Natural killer (NK) cells are large, granular lymphocytes that are able to recognise and kill tumour cells and virus – infected cells without prior sensitization and costimulation. Therefore, they might be one of the most potent effectors for use in an immunotherapy. However, there is currently a great paucity of studies investigating their potential as therapeutic agents for GBM.
This study confirmed the prognostic significance of elevated T cell infiltration into the tumour in GBM patients. However, NK cells represented a minor population in the tumour microenvironment. Several mechanisms of the tumour’s escape from immune attack were identified, including the induction of a novel population of CD8+CD28- Foxp3+ regulatory T cells and expression of CD73 and CD39 ectonucleotidases. Tumour cells expressed classical HLA class I molecules that are ligands for inhibitory killer immunoglobulin-like receptors (KIRs) mediating NK cells tolerance towards self cells. Tumour infiltrating macrophages/microglia displayed phenotypic features that were indicative of their tolerisation by the CD8+CD28-Foxp3+ regulatory T cells. These features include: (1) down-regulated expression of CD40, CD80 and CD86 costimulatory molecules and (2) up-regulated expression of immunoglobulin-like transcripts 2, 3, 4 (ILT2,3,4). In the systemic circulation, decreased T helper (Th) cells, up-regulated expression of the inhibitory receptor CTLA-4 on the Th cells and increased plasma concentration of IL-10 were identified in GBM patients’ blood compared to healthy controls. Despite these integrated mechanisms of tolerance and immunological escape, a proportion of the tumour cells might be susceptible to immune cell – mediated cytotoxicity due to their expression of Fas ligand, and MICA stress – induced ligand for NK cell NKG2D activating receptor.

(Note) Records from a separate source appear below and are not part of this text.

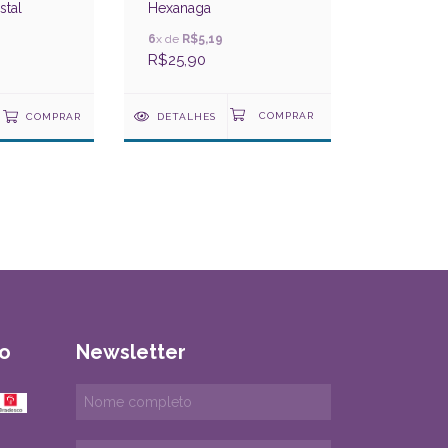
stal
Hexanaga
6
x de
R$5,19
R$25,90
COMPRAR
DETALHES
o
Newsletter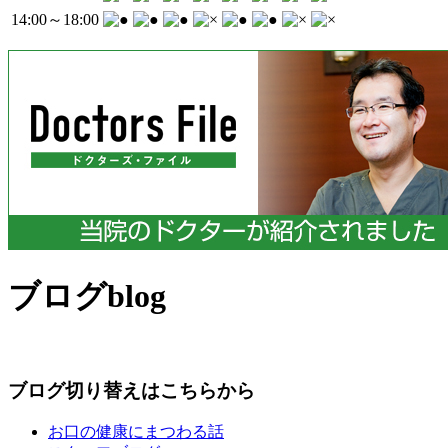
14:00～18:00
ブログ
blog
ブログ切り替えはこちらから
お口の健康にまつわる話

Thus, taking into consideration the GBM patients’ local and systemic immune suppression and escape, we hypothesised that the use of allogeneic NK cells in a KIR receptor – HLA ligand mismatch setting might be an amenable strategy against GBM cells. We demonstrated that allogeneic, ex vivo cultured NK cells efficiently lysed GBM cells in vitro and in vivo. However, the NK cell efficacy was donor – dependent. The presence of KIR2DS2 and KIR2DS4 genes in donors’ NK cells correlated with increased cytotoxicity in vitro and this effect was partially independent of the inhibitory KIR genes repertoire. Intracranial injection of a single dose of 106 allogeneic ex vivo cultured NK cells improved the survival of GBM – bearing mice compared to controls. NK cells obtained from donor possessing KIR2DS2 and KIR2DS4 genes were more effective than NK cells missing these genes and manifested in prolonged animals’ median survival, increased tumour cell apoptosis, decreased proliferation and diminished angiogenesis. In contrast, treatment with double doses of 106 NK cells from each donor did not result in improved survival. We observed increased recruitment of macrophages into the brain parenchyma of all NK cell treated animals compared to controls. However, the animals receiving single dose of NK cells exhibited higher proportions of F4/80+ macrophages that expressed the IL-7 receptor (CD127), while higher proportions of microglia expressed CD40 co-stimulatory molecules compared to control group. The tumour cells up-regulated the expression of nestin and HLA-ABC after single dose NK cell treatment as a response to inflammation.
In summary, this work provides the rationale for using allogeneic NK cells against GBM and indicates possible targets for adjuvant immunotherapy, such as the CTLA-4 inhibitory receptor and the targets of CD8+CD28-Foxp3+ regulatory T cells – induced immunotolerisation. Moreover, the results of the effect of KIR2DS2 and KIR2DS4 in NK cell – mediated cytotoxicity against GBM provide a novel insight into tumour immunology. However, further research is required to evaluate the safety and efficacy of allogeneic NK cell – based therapy and to confirm the role of activating KIR receptors in determining the potency of NK cells against solid tumours.